» **INPUT MATERIAL**:
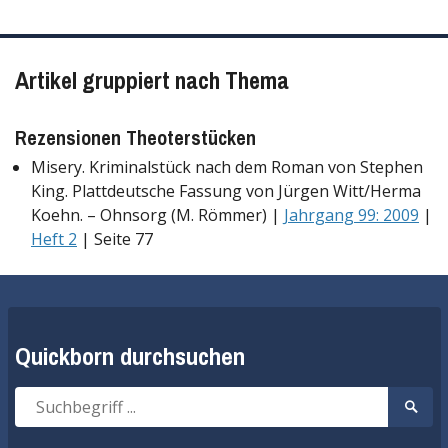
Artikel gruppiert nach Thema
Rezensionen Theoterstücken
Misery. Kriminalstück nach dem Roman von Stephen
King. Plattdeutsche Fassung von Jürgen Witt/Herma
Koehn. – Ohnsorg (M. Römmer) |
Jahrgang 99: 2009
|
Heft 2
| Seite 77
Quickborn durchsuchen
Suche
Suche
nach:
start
--
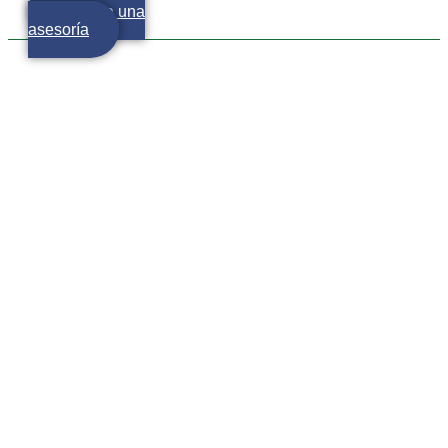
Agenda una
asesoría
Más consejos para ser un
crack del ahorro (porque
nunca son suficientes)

» **YOUR INSTRUCTIONS**: Filter the entries down to the lines that include the string "nach".

» **SOLUTION TO THE PROBLEM**:
Artikel gruppiert nach Thema
Misery. Kriminalstück nach dem Roman von Stephen
nach:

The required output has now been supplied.